User data protection regulations in most countries and regions have clear requirements for the collection of personal information. Apps must declare reasonable use scenarios and obtain the user’s consent when collecting relevant data. Many enterprises have invested greatly to guarantee the privacy policy compliance of their apps. However, it is still a challenging problem when third-party SDKs are imported.
In particular:
- The app cannot comprehensively monitor the information collection behaviors of the embedded SDKs, for example, what data is collected and when the data is collected and uploaded.
- It is difficult for app developers to analyze the information collection behaviors of the third-party SDKs, due to lack of expertise.
- The third-party SDKs evolve fast, such that it is unrealistic to conduct manual privacy audit for each version.
To solve the above problems, we develop a static taint analyzer against SDKs, based on Facebook’s open source tool Mariana Trench and our own tool.
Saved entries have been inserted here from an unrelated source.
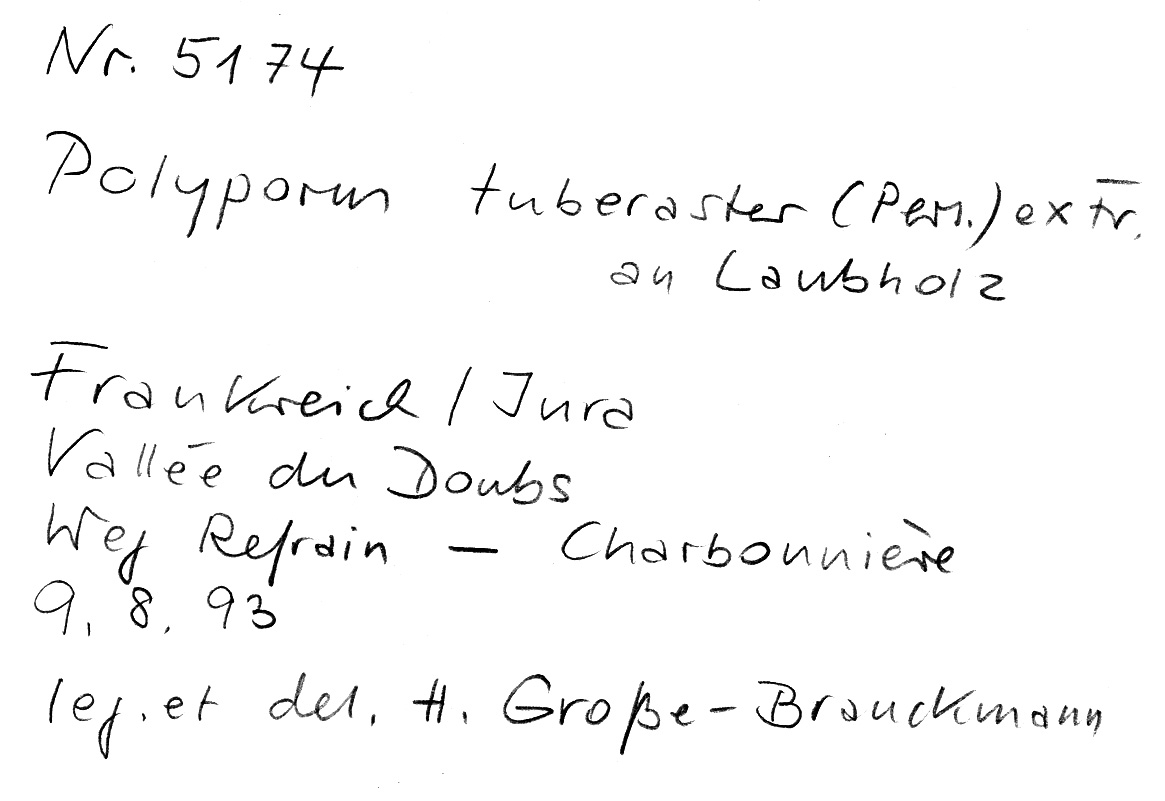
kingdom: Fungi
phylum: Basidiomycota
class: Agaricomycetes
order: Polyporales
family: Polyporaceae
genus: Polyporus
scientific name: Polyporus tuberaster
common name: Tuberous polypore
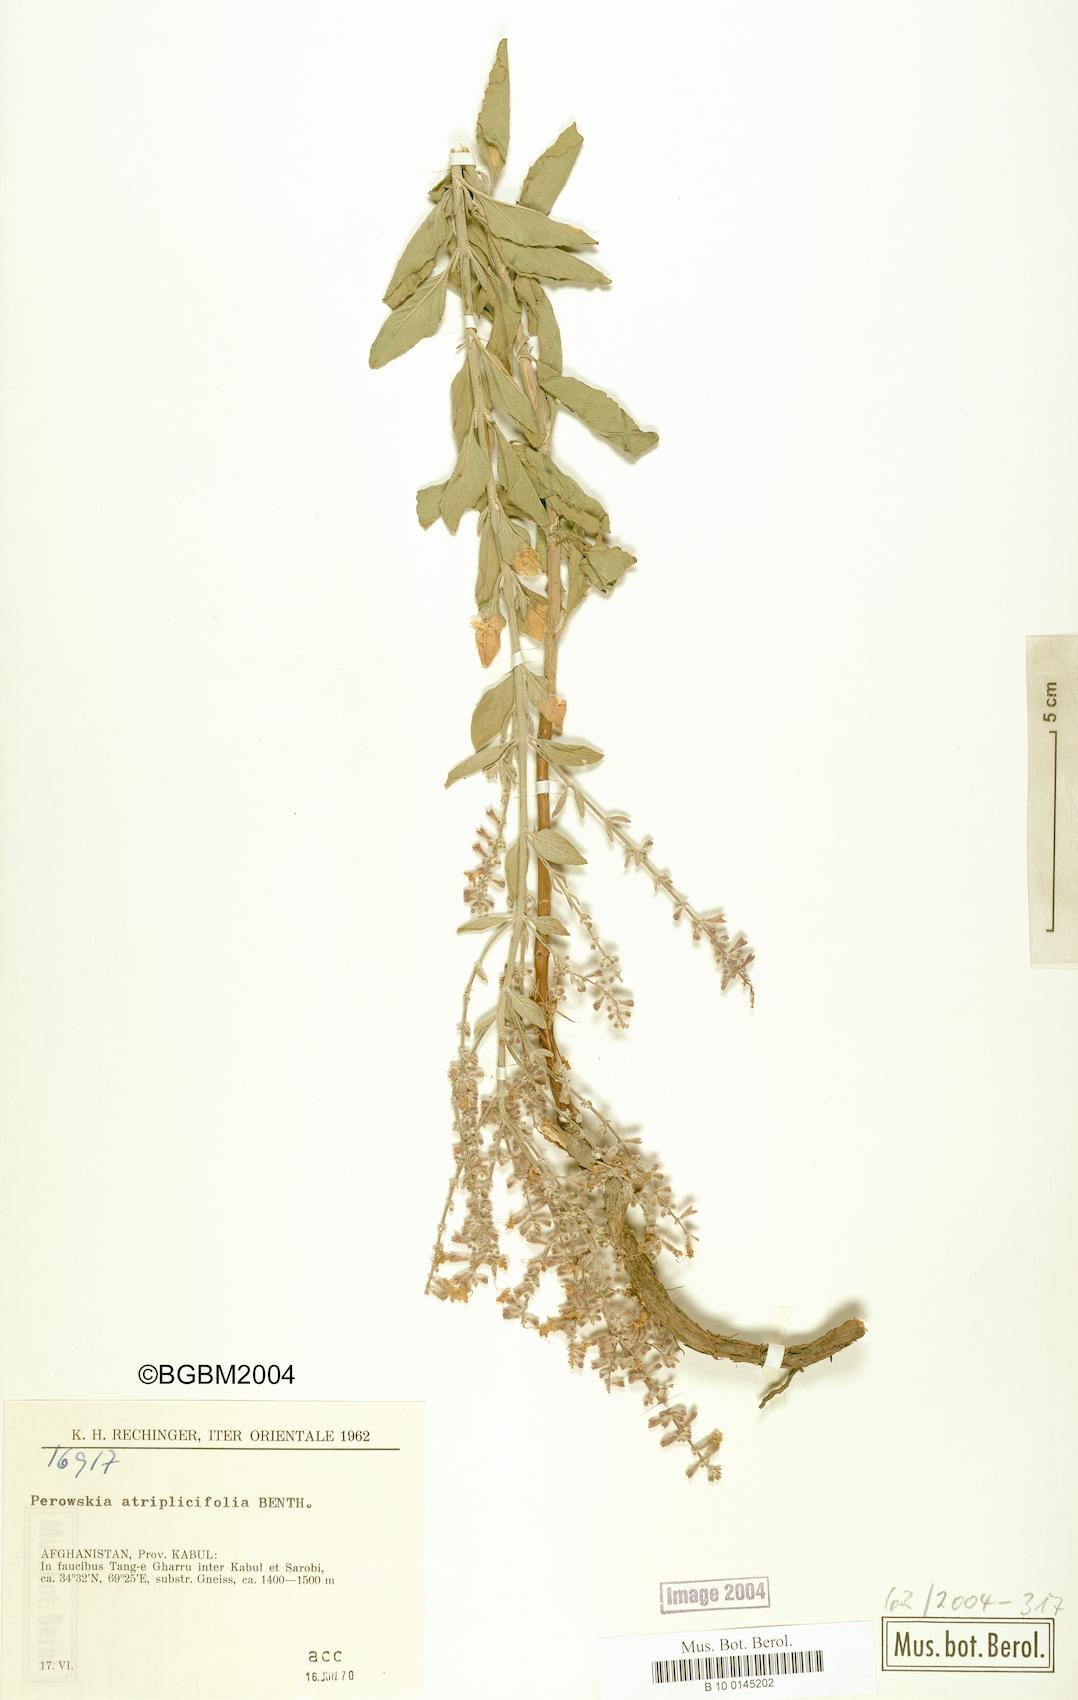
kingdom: Plantae
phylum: Tracheophyta
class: Magnoliopsida
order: Lamiales
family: Lamiaceae
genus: Salvia
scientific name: Salvia yangii
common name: Russian sage
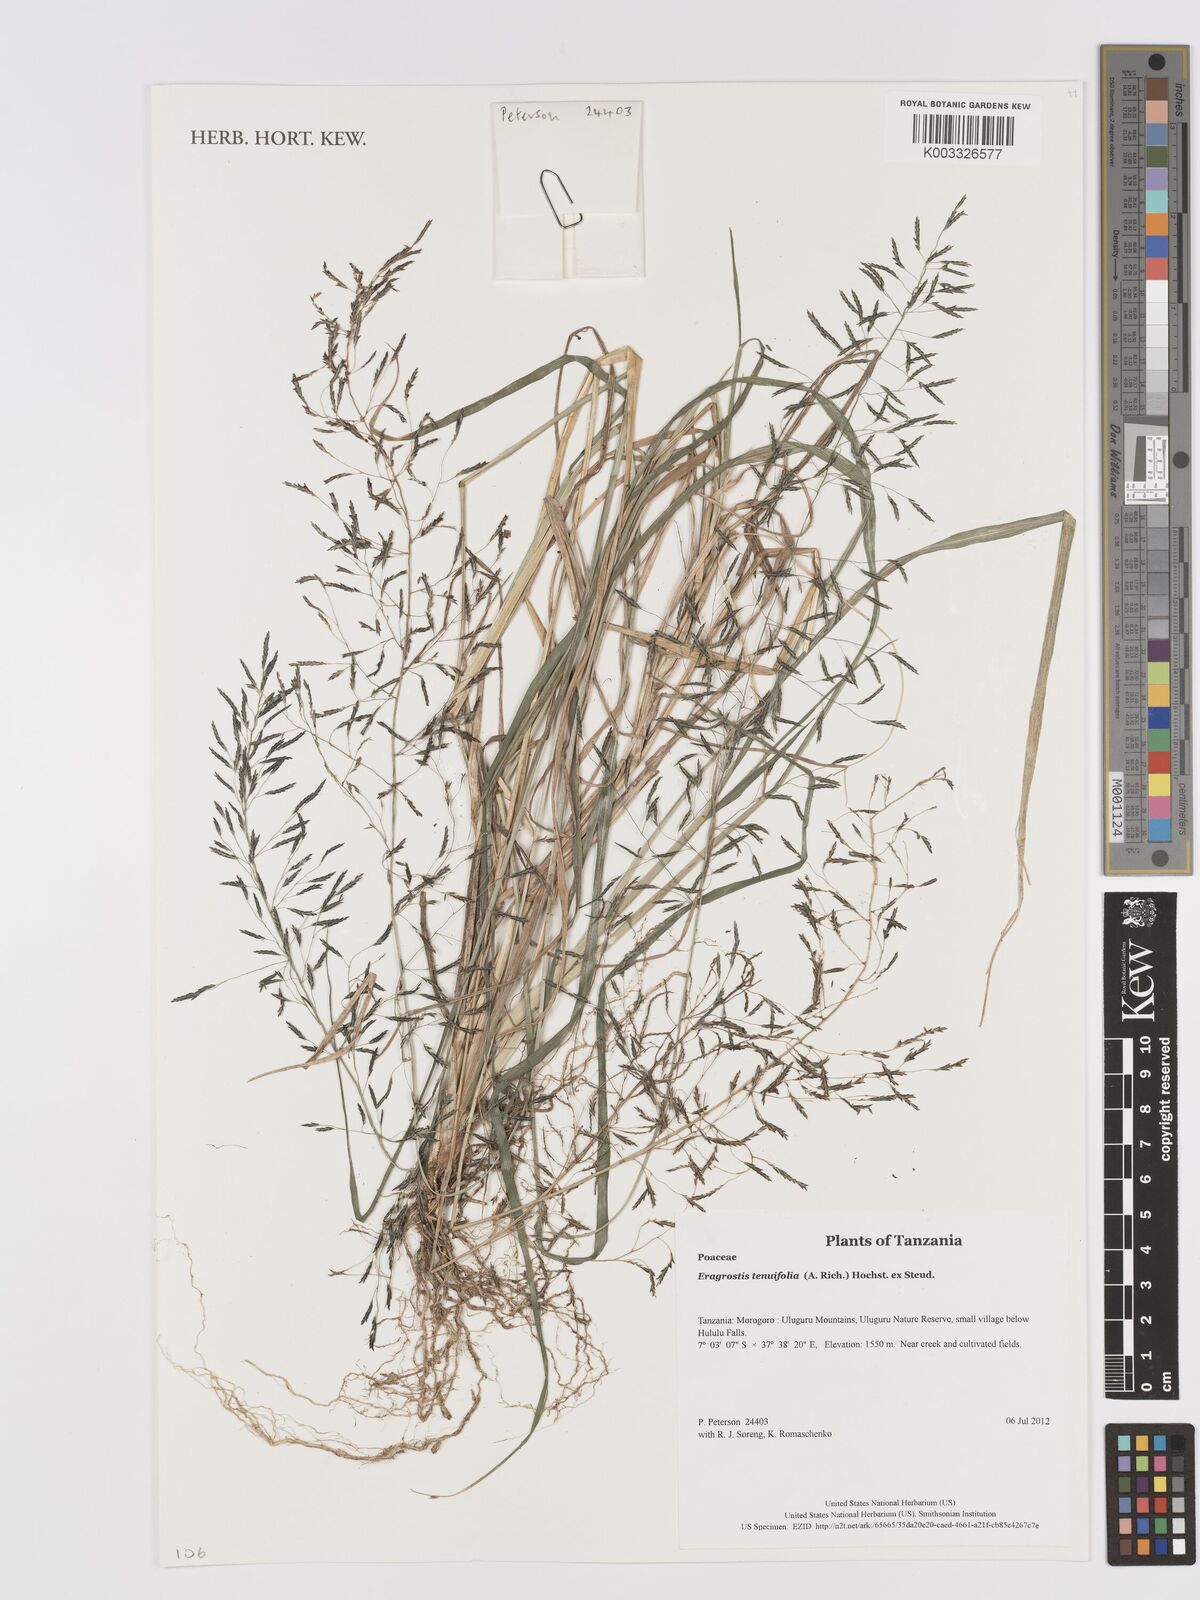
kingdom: Plantae
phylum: Tracheophyta
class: Liliopsida
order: Poales
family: Poaceae
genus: Eragrostis
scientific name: Eragrostis tenuifolia
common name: Elastic grass
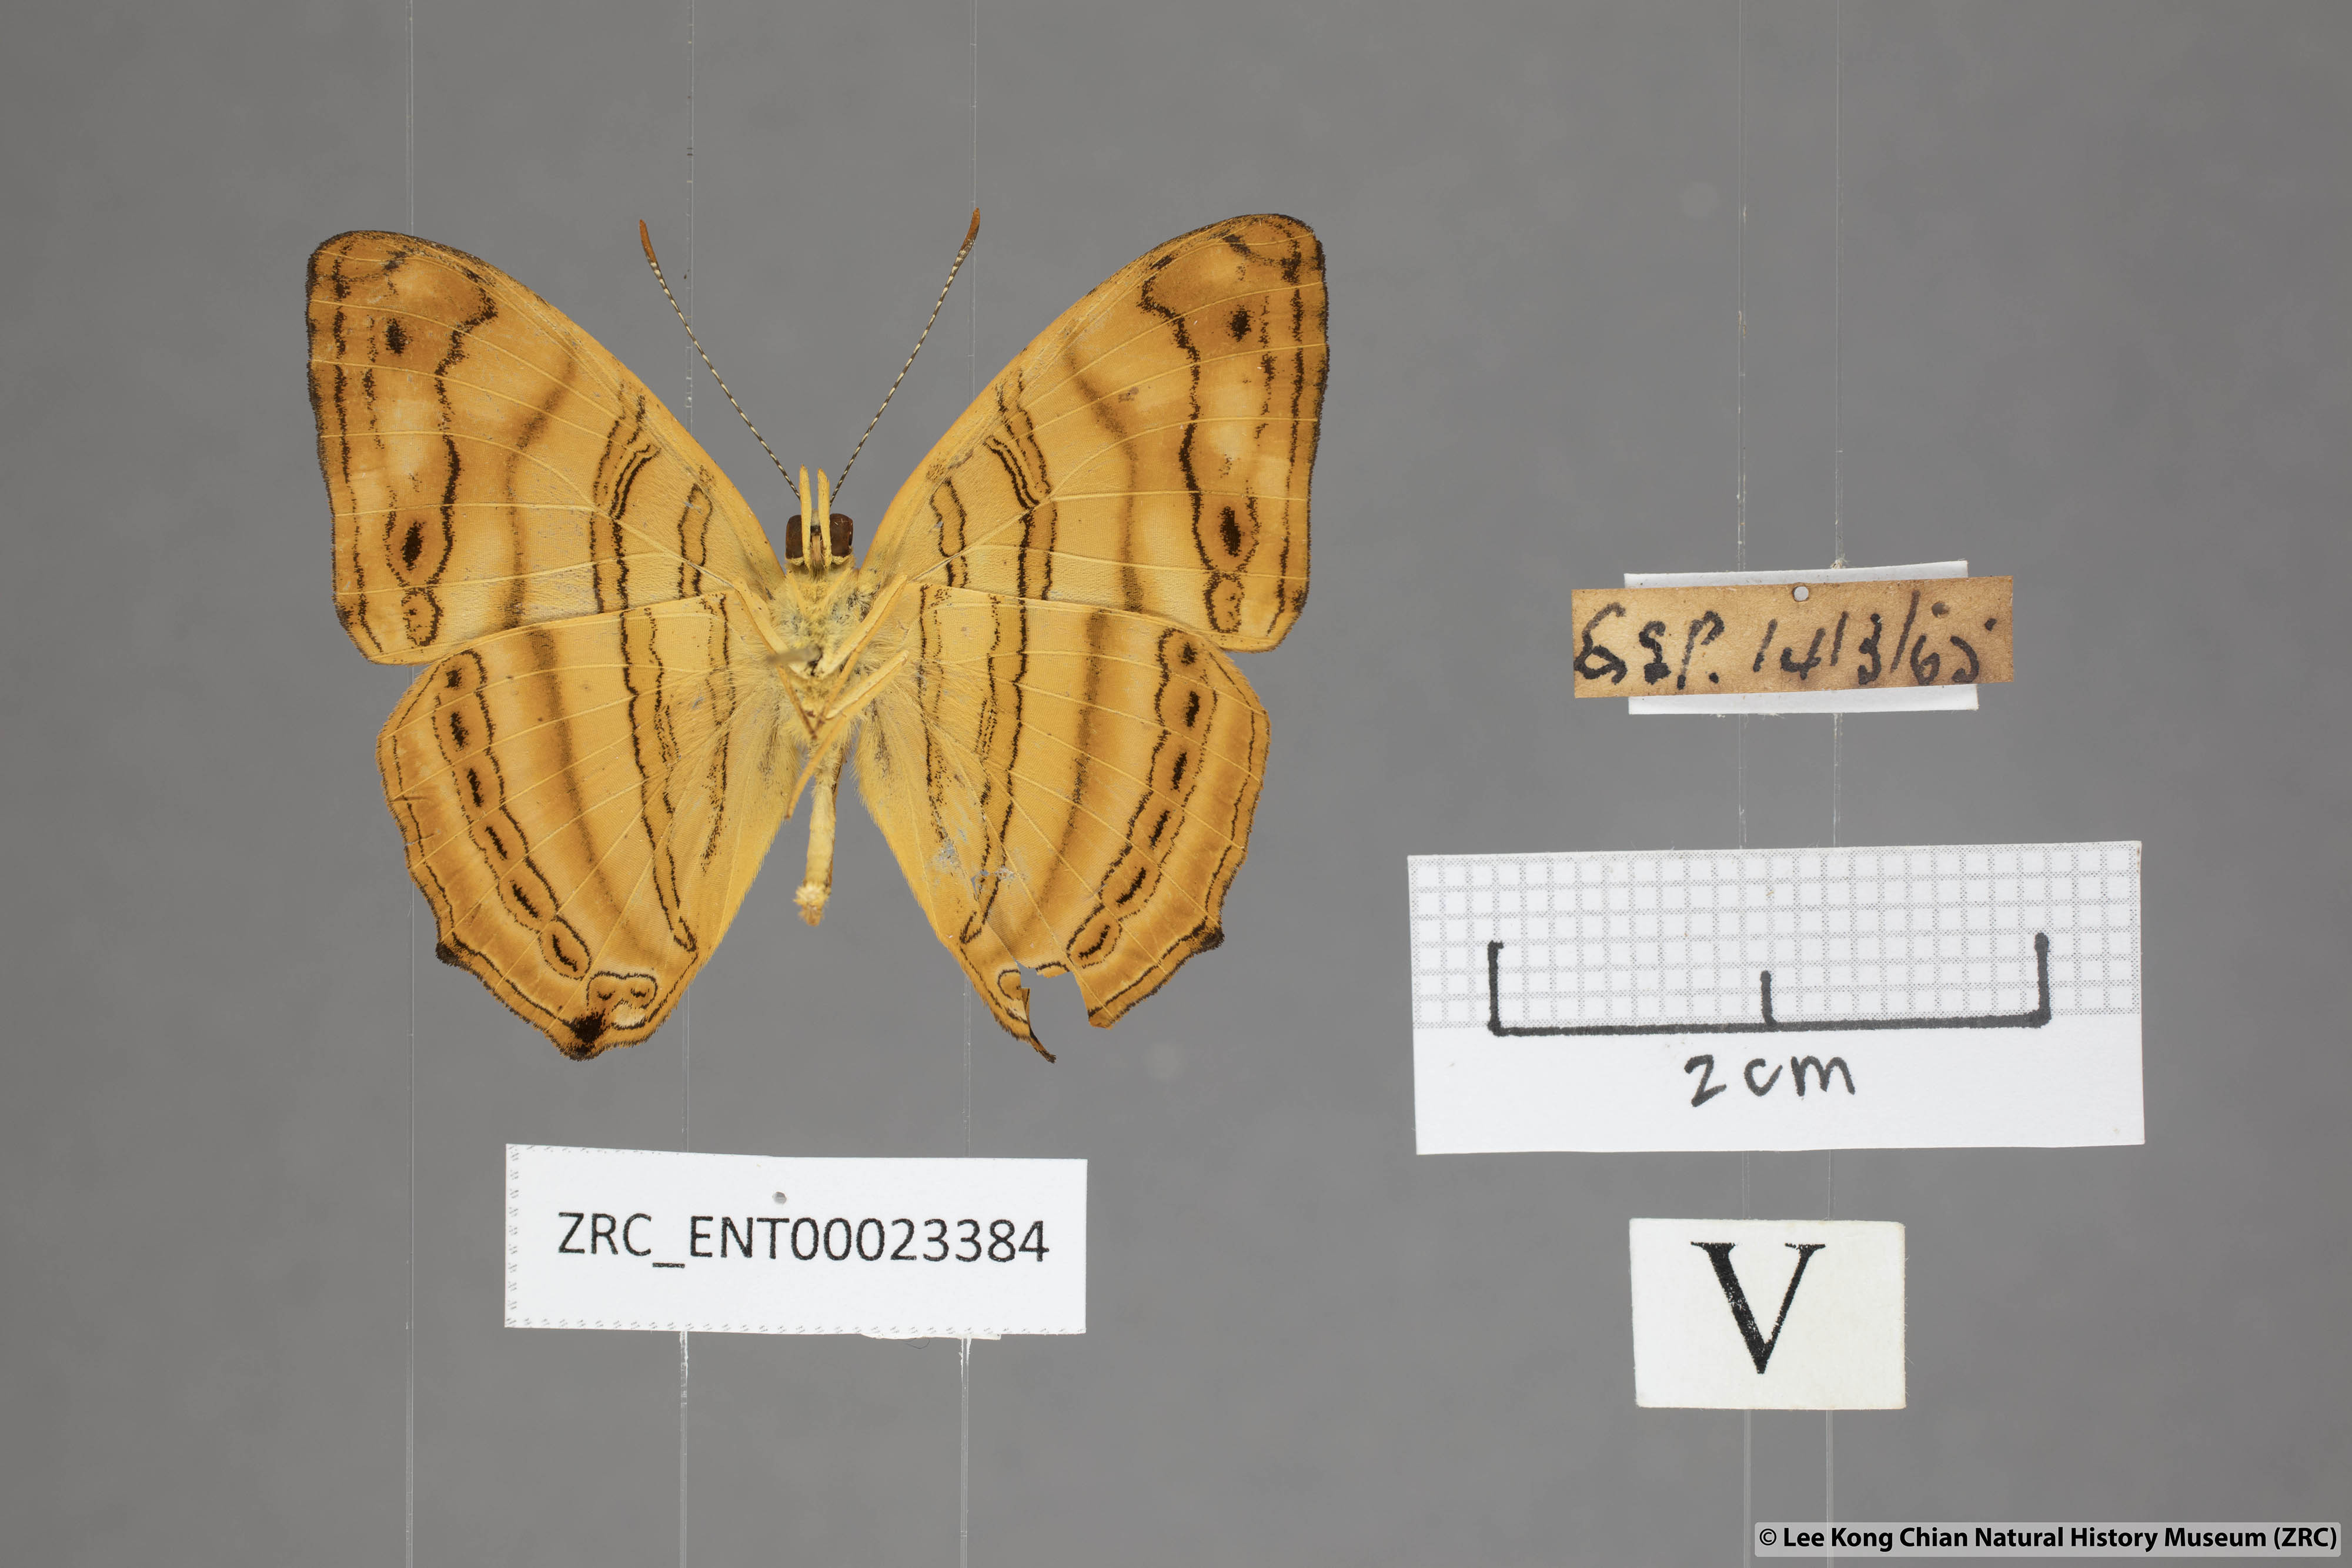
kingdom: Animalia
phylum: Arthropoda
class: Insecta
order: Lepidoptera
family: Nymphalidae
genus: Chersonesia
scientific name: Chersonesia rahria
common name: Wavy maplet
Our analyzer sorts out the locations of all sensitive information calls as source points and the locations of all network interfaces as sink points. It solves the challenge of asynchronous invocation that undermines of existing analyzer. Addressing this challenge, our analyzer manages to achieve accuracy of 95%, recall rate of 71.26%, and F-measure of 83.22%. We apply our analyzer to some mainstream apps, and find that some of them miss disclosing collected user information due to their embedded SDKs. We open source our analyzer, to benefit app developers.